Assigned task => Write out everything in the forum thread about Yahoo search, from "And where is" down to "search is dead.".

Text segment =>

Because of this, a fair bit of the news I read is via Yahoo's aggregators.

------
jalammar
With Twitter’s repositioning as “real-time search”, and search becoming a two-
dog race, both Google and MS must be salivating to buy Twitter. I wouldn’t be
surprised if either of them laid down 1+ Billion to get ahead under these
circumstances.

------
ErrantX
> Microsoft does not enter a market unless it’s important, huge and on the way
> to becoming even bigger.

Wait? So they've only just entered the search market? hmmm.

Ramblings methinks.

------
Ardit20
"Chapter three will be the two-horse race of Microsoft and Google"

Starts singing - - - I'm so excited.....

Dude, Yahoo search was dying anyway, which is a shame because people like
Yahoo, it's just that they have not been advertising so much. Like google had
the benefit of viral marketing, to counteract it, Yahoo should have
aggressively marketed itself to put its name out there. I mean, people in
Europe probably hardly know of Yahoo compared to Google, which I do not think
is true in the US.

So, in an ideal world I would have liked the Yahoo search brand to be kept,
but the brains behind it to be of microsoft. This way, if played right, there
could be a serious competitor and who knows we may get a 60 - 40 market share,
and in that dream world, the publisher, or the user would hold the power.

As a side note, interesting that although Yahoo stock has gone down around
11%, Microsoft's stock has barely moved, I would have expected it to shoot up.

------
c00p3r
So, there are just Google and Microsoft, and that is very good for Google,
because a good karma matters!

And where is Apple with "the search for rest of us"? =)

------
TweedHeads
Jerry Yang would have never sold out.

Now this newcomer gets greedy, some money exchanging hands under the table and
now Yahoo search is dead.

Carol Bartz? she will be forgotten quickly.

Data =>
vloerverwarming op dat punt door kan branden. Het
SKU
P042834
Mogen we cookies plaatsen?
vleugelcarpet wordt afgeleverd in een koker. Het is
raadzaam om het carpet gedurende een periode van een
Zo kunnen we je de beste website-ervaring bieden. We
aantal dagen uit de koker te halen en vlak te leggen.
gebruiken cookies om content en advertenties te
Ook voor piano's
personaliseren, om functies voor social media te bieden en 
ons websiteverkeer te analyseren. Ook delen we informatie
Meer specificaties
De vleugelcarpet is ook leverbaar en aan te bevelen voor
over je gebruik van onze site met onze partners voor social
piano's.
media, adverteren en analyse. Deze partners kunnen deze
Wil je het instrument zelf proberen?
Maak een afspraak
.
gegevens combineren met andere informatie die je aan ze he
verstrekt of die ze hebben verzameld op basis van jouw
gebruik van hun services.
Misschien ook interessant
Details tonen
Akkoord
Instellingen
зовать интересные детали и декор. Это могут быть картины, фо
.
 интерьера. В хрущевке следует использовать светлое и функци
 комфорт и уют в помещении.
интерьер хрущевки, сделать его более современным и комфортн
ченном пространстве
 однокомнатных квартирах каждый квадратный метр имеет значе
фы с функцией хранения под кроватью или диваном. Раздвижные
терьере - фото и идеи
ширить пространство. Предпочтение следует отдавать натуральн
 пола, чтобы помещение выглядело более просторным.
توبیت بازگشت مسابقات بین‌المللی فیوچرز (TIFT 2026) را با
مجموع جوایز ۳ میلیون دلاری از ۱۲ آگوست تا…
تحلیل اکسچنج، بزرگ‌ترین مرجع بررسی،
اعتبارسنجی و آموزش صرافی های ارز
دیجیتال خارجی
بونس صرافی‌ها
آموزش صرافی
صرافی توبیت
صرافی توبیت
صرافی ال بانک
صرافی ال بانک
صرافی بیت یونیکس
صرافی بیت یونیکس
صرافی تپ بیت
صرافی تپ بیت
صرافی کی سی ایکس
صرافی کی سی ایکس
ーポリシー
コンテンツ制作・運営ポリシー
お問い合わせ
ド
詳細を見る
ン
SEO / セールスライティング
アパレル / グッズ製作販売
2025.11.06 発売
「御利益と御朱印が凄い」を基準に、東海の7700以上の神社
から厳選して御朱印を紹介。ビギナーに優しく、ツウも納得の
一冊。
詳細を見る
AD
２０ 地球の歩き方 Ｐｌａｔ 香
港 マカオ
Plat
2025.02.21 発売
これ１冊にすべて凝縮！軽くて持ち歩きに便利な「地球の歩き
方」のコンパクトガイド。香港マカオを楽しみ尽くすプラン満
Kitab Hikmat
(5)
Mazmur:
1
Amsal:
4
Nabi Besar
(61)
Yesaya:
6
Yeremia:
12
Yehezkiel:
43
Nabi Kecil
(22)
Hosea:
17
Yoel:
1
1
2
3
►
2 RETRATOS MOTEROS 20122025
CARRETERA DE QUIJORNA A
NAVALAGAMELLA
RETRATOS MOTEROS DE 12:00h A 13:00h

Output of the task =>
And where is Apple with "the search for rest of us"? =)

------
TweedHeads
Jerry Yang would have never sold out.

Now this newcomer gets greedy, some money exchanging hands under the table and
now Yahoo search is dead.